Su voz tenía un tono nuevo e inflexible.
Sean parpadeó ante la frialdad de su tono, y luego la ira volvió a rugir. Dijo: «¿Culparte? ¿Acaso me ves como tu abuelo? ¿Te importa en absoluto el nombre de Morgan? Todo esto por una forastera…».
Brad intervino: «Ella no es una forastera. Félix está luchando contra el monopolio mundial de los chips. Salvarlo ayuda a todos en esta nación. Y en cuanto a mí, esta fue mi decisión. Yo solo asumiré el costo».
Sean contuvo el aliento. Desde que apareció Rylie, su nieto se le había escapado de las manos: era más obstinado y le importaba menos el poder de la familia y el peso del ejército.
Sean se quedó de pie bajo la lluvia durante un largo rato, con los ojos ensombrecidos por la ira y la decepción. Dijo: «Te crié durante años y esta es mi primera verdadera decepción. Un buen soldado nunca deja que los sentimientos se interpongan. Piénsalo bien, Brad. Eres un almirante y cada uno de tus movimientos influirá en innumerables personas».
Antes de que Brad pudiera hablar, Sean se dio la vuelta y se alejó. Cillian y los demás lo siguieron de cerca.
Solo Frieda se quedó atrás. Levantó su paraguas sobre Brad, con la voz temblorosa. «B-Brad, llueve demasiado. Vuelve a la tienda. Debemos curarte las heridas inmediatamente».

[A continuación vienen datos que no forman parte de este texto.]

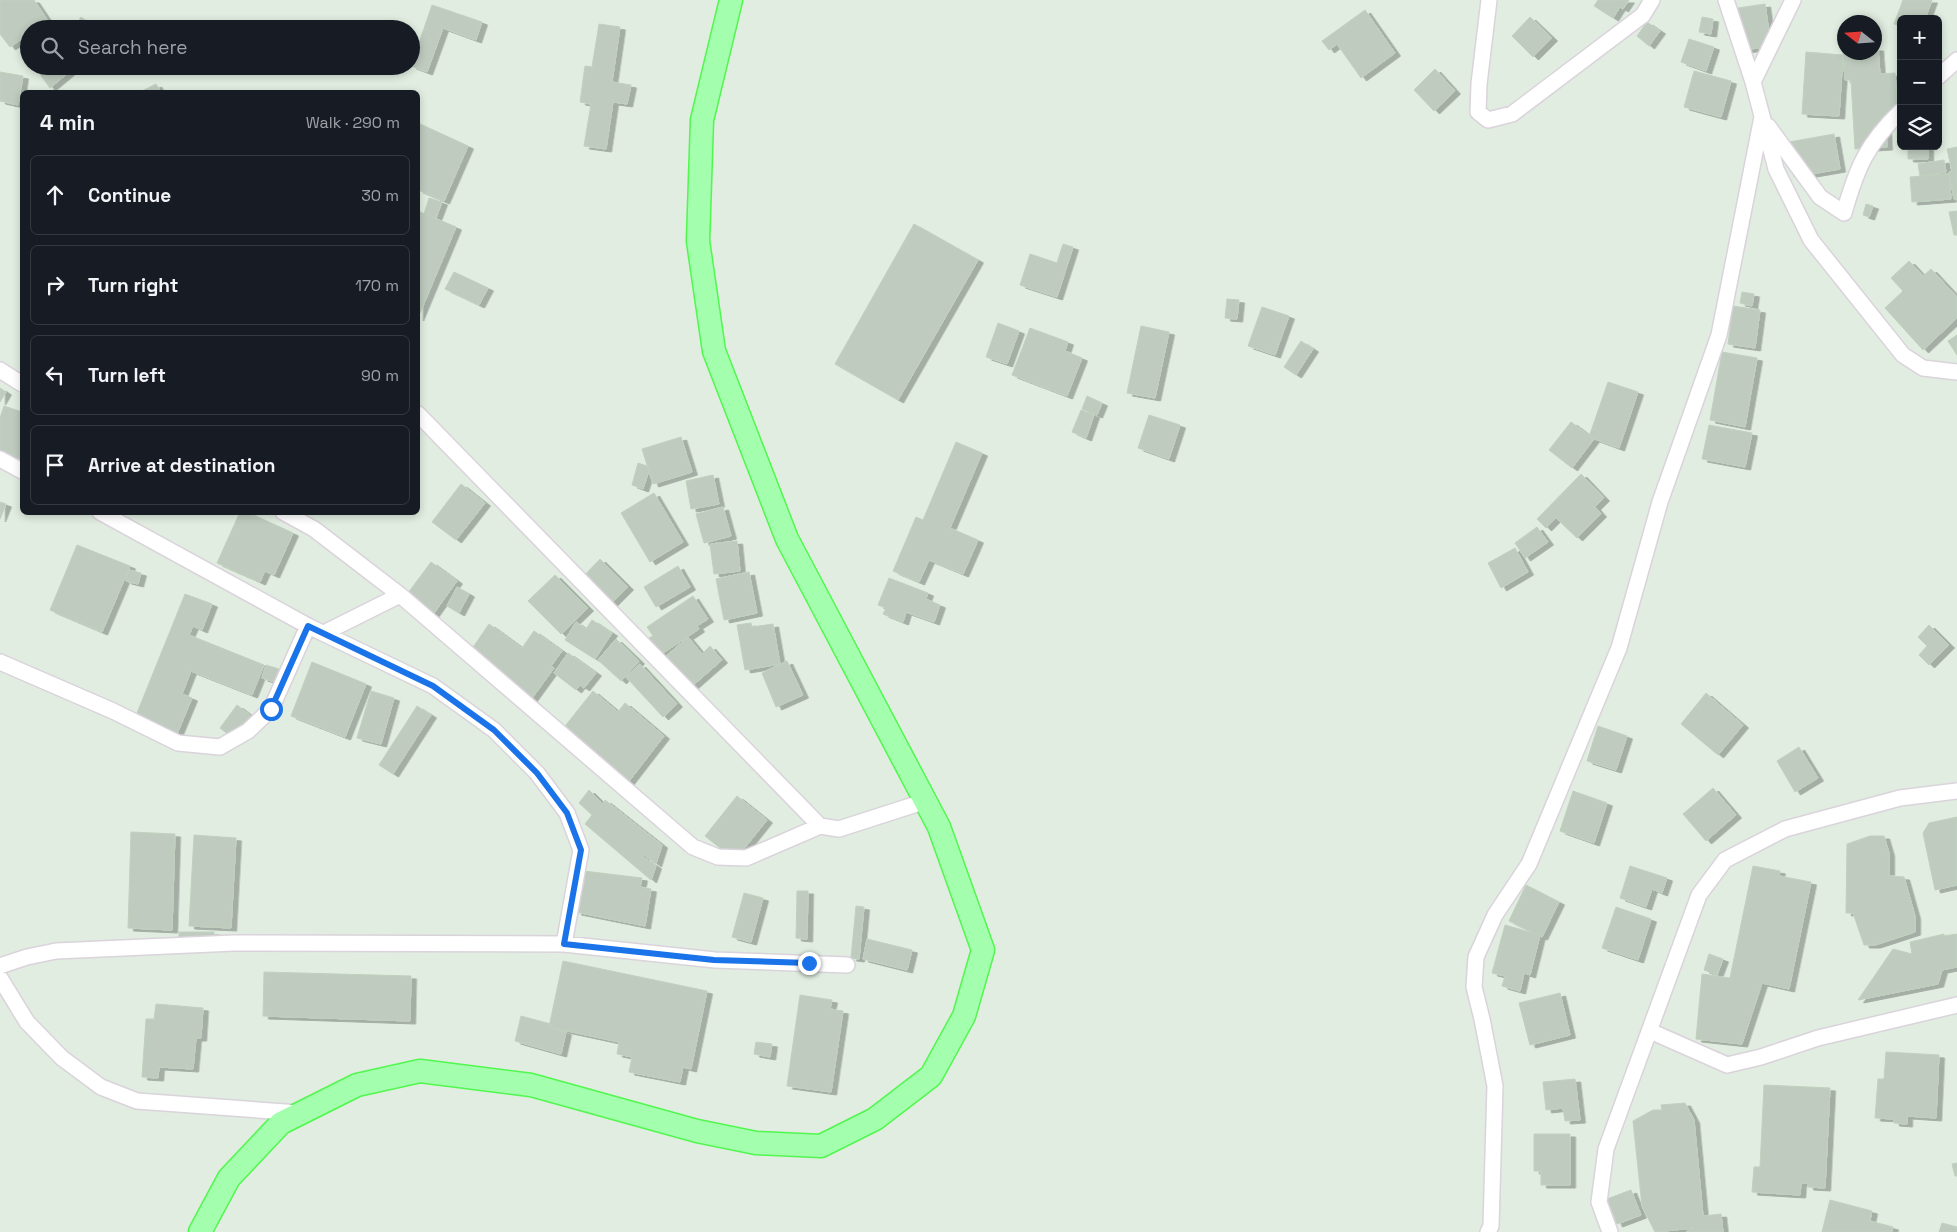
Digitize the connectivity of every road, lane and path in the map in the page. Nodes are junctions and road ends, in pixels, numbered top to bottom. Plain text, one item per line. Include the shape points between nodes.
1 (731, 0) edge
2 (1489, 0) edge
3 (1652, 0) edge
4 (1726, 0) edge
5 (1793, 0) edge
6 (1957, 60) edge
7 (1942, 73) edge
8 (1753, 82) junction
9 (1897, 114) edge
10 (1762, 118) junction
11 (0, 370) edge
12 (1957, 372) edge
13 (20, 383) edge
14 (420, 416) edge
15 (0, 458) edge
16 (20, 470) edge
17 (105, 515) edge
18 (288, 515) edge
19 (400, 595) junction
20 (308, 626) junction
21 (324, 633) junction
22 (0, 662) edge
23 (1957, 791) edge
24 (926, 801) junction
25 (820, 826) junction
26 (564, 944) junction
27 (847, 965) dead end
28 (0, 966) edge
29 (0, 978) edge
30 (1957, 1004) edge
31 (1650, 1031) junction
32 (301, 1113) junction
33 (200, 1232) edge
34 (1488, 1232) edge
35 (1610, 1232) edge

1 - 24 main road via 702,120 698,241 714,351 787,539
2 - 3 street via 1478,112 1488,120 1512,114 1643,15
4 - 8 street
5 - 8 street
6 - 7 street
8 - 10 street
9 - 10 street via 1880,132 1856,172 1844,213 1820,197
10 - 12 street via 1776,169 1811,240 1903,355 1923,368
10 - 34 street via 1719,335 1660,502 1620,648 1530,864 1496,915 1476,957 1474,987 1495,1086 1491,1226
11 - 13 street
14 - 25 street
15 - 16 street
17 - 20 street
18 - 19 street via 314,529
19 - 21 street
19 - 25 street via 693,847 718,858 746,858
20 - 21 street
20 - 22 street via 271,709 248,731 220,746 178,743
21 - 26 street via 433,686 494,730 537,773 567,813 581,850
23 - 31 street via 1900,798 1785,829 1725,860 1699,896
24 - 25 street via 839,829
24 - 32 main road via 939,827 983,950 964,1016 931,1076 875,1118 821,1146 756,1143 697,1132 530,1085 420,1071 357,1085
26 - 27 street via 714,960
26 - 28 street via 224,943 56,951
29 - 32 street via 27,1022 62,1058 101,1088 137,1101
30 - 31 street via 1818,1038 1727,1065
31 - 35 street via 1606,1149 1600,1202
32 - 33 main road via 281,1123 229,1178

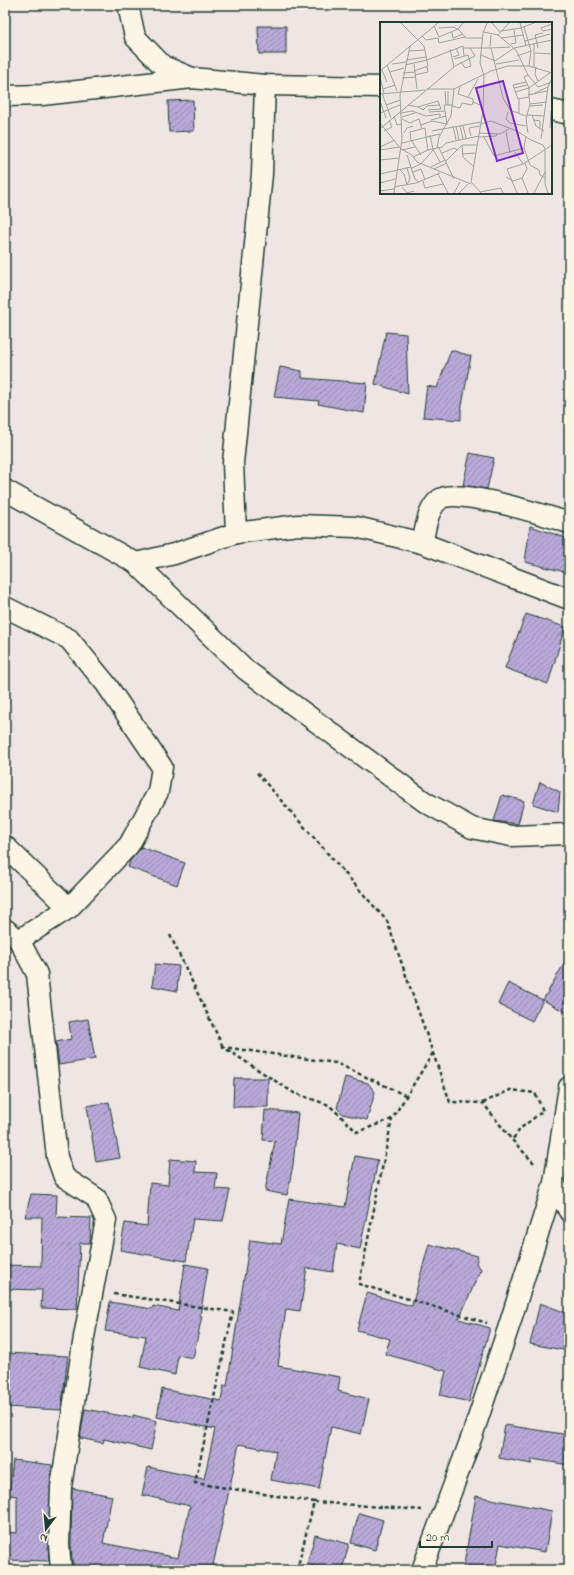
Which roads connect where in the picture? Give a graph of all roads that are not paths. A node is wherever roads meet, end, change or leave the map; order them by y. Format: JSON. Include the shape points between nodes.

La repentina amabilidad lo tomó por sorpresa. Su rostro permaneció impasible mientras salía de debajo de su paraguas. «No es necesario. Gracias».
Frieda se mordió el labio mientras veía cómo otro médico lo guiaba hacia la tienda, con la lluvia cayendo sobre sus hombros.
Las heridas de Brad eran leves y otros ya se estaban ocupando de él. Rylie, en cambio, se centró en su hermano y en el equipo que había regresado envenenado de las montañas.
Brock le entregó las muestras que habían conseguido salvar. «Esto es todo lo que hemos traído. La avalancha nos pilló por sorpresa y perdimos el resto mientras escapábamos. No sé si servirá de algo».
Rylie las cogió sin dudarlo. «No pasa nada. Deja el resto en mis manos».
Brock asintió brevemente.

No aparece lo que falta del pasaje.